When I first saw the graveyard, in such a prominent position at the entrance to the village, I mistakenly took this as evidence that this was a very old settlement indeed.  

From a quick look through the old Ordinance Survey maps, however, it seems that the town developed beside the existing church and burial ground in the mid 1800's. 

Ordinance Survey Ireland 1837-1842

Ordinance Survey Ireland 1888-1913

This area was devestated by the Famine. During the middle of December 1846 Mr. Nicholas Cummins, a well known G.P. of Ann Mount, Cork, visited the area and described the appalling conditions of West Cork in letters to the authorities;

At Glengarriff, strange to say the Roman Catholic Chapel is turned into a place for making coffins. Seeing two men at work there, I went in, in company with Rev. Mr. Morgan, the curate of the parish. I said to one of the carpenters "What are you making boy? " "Coffins and wheelbarrows sir," he answered respectfully, and I saw the planks marked out, for the sawyer, to the length of the coffins.

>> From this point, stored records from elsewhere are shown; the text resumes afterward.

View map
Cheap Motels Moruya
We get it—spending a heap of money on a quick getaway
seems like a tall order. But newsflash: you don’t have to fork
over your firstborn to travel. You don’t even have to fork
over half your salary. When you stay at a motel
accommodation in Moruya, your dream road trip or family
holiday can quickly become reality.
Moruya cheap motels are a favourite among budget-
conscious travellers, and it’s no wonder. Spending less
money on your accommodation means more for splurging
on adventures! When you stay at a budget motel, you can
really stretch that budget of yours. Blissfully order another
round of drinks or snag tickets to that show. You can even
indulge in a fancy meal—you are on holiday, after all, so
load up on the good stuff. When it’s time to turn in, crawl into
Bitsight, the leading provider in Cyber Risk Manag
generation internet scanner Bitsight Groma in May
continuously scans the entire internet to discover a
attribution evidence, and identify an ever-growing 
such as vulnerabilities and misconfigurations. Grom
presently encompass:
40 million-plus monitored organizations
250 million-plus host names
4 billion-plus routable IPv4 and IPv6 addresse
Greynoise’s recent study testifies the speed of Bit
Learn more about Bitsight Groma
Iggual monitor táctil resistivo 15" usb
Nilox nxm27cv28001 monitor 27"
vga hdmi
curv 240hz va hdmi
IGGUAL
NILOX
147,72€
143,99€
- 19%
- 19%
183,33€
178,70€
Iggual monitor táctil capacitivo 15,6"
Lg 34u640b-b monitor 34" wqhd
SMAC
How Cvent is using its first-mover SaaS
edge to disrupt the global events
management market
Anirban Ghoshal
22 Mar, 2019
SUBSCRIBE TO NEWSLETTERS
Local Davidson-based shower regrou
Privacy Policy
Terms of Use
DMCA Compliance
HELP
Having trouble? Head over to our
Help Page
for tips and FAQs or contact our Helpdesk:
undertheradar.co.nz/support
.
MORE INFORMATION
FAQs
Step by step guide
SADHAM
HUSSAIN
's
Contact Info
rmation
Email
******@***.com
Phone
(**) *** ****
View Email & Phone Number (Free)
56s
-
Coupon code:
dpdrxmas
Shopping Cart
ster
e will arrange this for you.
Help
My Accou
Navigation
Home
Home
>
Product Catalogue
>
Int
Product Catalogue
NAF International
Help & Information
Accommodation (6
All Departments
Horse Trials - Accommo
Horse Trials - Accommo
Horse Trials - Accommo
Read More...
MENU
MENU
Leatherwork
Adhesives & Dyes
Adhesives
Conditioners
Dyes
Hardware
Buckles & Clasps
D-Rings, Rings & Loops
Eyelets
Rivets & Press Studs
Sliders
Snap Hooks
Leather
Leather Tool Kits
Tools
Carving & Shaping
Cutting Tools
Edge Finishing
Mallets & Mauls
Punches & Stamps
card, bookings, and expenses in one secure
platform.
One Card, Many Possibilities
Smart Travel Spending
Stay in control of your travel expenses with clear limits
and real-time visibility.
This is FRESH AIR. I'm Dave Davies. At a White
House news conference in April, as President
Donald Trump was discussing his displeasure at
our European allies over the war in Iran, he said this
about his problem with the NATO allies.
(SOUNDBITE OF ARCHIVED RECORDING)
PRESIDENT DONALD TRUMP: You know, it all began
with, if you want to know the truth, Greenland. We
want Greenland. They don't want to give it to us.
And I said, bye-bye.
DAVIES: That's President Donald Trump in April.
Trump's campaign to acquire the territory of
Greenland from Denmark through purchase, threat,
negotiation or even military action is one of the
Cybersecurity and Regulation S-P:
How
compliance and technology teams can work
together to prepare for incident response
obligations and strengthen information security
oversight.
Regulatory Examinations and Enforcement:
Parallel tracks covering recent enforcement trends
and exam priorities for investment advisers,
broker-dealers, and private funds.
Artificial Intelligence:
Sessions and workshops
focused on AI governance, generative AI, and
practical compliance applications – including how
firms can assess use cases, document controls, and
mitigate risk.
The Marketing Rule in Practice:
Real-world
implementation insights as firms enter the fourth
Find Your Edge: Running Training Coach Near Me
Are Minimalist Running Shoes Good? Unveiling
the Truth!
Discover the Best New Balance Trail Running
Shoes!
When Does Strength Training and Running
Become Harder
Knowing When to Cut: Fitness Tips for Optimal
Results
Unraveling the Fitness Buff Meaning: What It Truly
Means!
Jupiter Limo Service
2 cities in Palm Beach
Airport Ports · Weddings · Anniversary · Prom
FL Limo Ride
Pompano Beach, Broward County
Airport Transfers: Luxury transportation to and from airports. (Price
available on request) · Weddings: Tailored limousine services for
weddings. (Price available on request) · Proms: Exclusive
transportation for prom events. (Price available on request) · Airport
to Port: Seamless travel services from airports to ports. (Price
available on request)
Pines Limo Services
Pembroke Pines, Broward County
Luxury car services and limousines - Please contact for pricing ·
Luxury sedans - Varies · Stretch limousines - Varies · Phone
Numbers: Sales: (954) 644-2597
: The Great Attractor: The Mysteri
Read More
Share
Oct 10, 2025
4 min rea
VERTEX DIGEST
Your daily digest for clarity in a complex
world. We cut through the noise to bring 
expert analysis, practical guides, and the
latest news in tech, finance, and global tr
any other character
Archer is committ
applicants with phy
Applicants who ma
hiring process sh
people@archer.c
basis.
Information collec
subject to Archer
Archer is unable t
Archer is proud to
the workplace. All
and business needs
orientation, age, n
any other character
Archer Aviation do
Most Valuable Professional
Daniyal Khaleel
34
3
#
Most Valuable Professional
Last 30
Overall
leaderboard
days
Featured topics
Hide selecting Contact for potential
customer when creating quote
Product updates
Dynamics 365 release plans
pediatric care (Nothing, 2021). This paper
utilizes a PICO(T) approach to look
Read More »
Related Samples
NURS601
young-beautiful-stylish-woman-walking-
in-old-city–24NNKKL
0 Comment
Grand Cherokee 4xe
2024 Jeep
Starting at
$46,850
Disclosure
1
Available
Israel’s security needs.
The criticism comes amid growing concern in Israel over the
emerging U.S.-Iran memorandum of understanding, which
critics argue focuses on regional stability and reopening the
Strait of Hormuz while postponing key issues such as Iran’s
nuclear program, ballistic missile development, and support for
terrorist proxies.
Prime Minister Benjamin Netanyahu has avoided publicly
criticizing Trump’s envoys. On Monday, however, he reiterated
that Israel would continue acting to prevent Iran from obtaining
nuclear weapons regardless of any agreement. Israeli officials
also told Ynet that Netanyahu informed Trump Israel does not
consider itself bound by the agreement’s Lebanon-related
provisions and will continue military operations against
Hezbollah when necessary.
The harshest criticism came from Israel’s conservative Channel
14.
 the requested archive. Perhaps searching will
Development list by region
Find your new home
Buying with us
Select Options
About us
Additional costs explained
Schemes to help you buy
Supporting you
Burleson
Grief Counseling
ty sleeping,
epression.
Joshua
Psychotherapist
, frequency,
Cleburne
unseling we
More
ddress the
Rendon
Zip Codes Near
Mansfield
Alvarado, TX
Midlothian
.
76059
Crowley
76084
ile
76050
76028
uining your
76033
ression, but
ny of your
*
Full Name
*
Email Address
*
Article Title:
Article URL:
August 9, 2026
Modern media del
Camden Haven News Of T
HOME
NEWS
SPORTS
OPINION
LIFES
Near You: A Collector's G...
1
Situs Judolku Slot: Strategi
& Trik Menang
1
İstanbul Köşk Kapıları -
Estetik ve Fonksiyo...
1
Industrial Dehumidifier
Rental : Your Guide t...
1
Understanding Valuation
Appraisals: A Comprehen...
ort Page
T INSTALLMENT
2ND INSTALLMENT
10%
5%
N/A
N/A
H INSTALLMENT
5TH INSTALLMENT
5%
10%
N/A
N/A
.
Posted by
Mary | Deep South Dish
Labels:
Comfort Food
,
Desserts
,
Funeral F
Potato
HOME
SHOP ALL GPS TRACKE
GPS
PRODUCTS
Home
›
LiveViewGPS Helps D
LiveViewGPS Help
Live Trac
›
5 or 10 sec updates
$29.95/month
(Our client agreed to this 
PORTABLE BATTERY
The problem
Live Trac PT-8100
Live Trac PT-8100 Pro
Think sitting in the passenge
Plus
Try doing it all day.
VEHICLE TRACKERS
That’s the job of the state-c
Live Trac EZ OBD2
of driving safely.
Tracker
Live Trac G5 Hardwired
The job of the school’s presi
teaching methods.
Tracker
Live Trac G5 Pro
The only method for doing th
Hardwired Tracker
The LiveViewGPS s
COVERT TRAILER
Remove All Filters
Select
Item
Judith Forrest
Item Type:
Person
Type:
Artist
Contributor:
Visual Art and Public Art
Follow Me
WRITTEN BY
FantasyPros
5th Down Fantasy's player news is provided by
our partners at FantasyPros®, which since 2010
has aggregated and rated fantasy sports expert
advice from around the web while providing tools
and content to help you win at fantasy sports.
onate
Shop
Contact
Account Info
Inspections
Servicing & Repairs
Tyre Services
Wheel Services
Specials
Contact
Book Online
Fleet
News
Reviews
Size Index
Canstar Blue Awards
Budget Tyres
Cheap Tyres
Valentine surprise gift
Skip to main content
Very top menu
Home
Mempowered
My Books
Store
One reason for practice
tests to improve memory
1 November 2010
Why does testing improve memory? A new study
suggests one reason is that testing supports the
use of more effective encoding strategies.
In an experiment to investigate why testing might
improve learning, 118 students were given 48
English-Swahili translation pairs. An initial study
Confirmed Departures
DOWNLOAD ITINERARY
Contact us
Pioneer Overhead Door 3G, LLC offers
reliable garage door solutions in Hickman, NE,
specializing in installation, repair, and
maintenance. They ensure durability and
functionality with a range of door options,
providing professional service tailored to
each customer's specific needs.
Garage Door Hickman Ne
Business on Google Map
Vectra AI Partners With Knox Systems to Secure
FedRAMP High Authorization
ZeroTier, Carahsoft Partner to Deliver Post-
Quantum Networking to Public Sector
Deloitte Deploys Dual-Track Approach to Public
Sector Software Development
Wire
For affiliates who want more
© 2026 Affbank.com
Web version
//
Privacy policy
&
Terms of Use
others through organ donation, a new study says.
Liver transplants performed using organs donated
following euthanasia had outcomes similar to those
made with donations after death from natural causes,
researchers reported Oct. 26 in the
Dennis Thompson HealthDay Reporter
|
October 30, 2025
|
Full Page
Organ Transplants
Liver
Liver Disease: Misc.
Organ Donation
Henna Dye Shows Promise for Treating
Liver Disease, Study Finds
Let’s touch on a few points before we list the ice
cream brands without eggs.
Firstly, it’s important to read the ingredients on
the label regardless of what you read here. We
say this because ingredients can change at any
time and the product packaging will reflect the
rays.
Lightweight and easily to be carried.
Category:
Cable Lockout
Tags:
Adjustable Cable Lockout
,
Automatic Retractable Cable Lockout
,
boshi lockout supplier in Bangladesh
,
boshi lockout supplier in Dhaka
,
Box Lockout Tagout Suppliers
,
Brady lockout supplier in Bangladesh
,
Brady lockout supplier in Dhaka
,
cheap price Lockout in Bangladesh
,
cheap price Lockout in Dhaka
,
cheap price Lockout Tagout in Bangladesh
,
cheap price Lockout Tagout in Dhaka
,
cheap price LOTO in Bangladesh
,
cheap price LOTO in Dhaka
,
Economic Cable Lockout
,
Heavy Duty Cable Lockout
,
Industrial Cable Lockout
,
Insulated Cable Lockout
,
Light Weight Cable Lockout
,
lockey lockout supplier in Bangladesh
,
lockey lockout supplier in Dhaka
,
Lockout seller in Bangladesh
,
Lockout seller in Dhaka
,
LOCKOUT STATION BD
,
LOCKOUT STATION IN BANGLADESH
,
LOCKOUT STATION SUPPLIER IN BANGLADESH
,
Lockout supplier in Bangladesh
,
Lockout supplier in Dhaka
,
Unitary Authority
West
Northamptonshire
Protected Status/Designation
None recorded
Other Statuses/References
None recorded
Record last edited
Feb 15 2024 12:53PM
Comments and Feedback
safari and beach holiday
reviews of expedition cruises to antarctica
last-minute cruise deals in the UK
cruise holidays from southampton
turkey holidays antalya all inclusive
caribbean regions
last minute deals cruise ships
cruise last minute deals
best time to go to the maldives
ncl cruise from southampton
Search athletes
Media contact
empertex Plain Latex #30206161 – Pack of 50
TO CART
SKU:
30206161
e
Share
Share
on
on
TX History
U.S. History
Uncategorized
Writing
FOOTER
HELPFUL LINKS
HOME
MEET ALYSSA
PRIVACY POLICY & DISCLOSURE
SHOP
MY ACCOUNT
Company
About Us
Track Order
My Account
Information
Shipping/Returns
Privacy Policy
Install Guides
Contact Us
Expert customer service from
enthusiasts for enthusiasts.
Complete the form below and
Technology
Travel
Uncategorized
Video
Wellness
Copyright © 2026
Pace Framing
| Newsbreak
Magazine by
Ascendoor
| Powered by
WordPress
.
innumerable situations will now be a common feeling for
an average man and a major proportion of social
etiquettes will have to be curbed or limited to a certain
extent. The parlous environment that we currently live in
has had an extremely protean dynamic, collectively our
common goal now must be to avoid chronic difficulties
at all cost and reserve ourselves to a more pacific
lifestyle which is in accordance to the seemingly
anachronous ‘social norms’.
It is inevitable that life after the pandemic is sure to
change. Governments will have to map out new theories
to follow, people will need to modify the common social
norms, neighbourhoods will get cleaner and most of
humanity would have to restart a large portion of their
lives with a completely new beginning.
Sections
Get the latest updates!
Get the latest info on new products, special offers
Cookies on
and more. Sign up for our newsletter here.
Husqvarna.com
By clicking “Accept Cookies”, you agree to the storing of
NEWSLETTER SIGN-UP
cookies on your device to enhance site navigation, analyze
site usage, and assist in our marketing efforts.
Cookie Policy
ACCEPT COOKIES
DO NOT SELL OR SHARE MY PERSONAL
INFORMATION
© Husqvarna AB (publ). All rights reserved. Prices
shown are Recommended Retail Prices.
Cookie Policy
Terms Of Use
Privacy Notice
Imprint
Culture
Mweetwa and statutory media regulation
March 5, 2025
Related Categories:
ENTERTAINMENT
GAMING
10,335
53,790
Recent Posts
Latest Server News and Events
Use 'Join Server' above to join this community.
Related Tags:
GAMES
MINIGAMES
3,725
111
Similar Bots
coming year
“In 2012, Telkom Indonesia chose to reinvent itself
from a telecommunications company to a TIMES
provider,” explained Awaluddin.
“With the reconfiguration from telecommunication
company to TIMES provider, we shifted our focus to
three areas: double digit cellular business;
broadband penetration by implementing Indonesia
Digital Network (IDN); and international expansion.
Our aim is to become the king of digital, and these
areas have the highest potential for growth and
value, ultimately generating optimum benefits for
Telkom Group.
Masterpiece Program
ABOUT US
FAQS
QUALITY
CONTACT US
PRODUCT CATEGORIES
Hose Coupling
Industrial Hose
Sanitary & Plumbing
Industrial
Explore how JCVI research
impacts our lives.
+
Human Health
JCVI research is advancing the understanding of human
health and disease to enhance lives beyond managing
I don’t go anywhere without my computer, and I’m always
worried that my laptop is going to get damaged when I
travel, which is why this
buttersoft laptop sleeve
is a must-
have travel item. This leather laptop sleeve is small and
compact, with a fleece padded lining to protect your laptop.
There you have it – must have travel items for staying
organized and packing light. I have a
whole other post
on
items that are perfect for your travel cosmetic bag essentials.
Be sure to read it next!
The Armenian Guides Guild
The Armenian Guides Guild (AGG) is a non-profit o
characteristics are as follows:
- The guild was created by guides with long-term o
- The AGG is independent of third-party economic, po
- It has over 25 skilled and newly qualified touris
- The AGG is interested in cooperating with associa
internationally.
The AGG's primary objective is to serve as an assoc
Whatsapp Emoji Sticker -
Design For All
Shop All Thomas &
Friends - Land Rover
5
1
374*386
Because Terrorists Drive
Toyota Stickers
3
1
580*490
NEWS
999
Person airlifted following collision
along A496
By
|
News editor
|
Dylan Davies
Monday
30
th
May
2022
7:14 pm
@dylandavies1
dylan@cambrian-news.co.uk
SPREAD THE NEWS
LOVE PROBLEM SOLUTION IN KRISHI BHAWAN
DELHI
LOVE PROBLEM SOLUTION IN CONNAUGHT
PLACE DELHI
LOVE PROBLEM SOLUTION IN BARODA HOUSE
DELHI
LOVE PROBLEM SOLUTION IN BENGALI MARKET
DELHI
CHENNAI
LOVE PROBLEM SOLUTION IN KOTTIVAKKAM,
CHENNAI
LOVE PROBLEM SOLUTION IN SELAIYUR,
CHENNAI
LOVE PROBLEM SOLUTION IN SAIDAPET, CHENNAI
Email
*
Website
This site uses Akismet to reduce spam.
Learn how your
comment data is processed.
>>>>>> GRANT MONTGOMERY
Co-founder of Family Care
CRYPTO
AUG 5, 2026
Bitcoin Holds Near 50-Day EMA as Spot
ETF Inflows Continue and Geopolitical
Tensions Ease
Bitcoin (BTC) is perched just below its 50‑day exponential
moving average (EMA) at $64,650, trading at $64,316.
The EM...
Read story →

At Bantry I saw lying at the corner of the street, two coffins for the use of the poor; they call them "trap coffins", the bottom is supported by hinges at one side, and by a hook and eye at the other. In these coffins the poor are carried to the grave, or, rather to a large pit which I saw at a little distance from the road, and the bodies are dropped into it. On my return to the spot where I first saw them I found them occupied with corpses and placed on a cart about to be drawn away by a horse to the grave.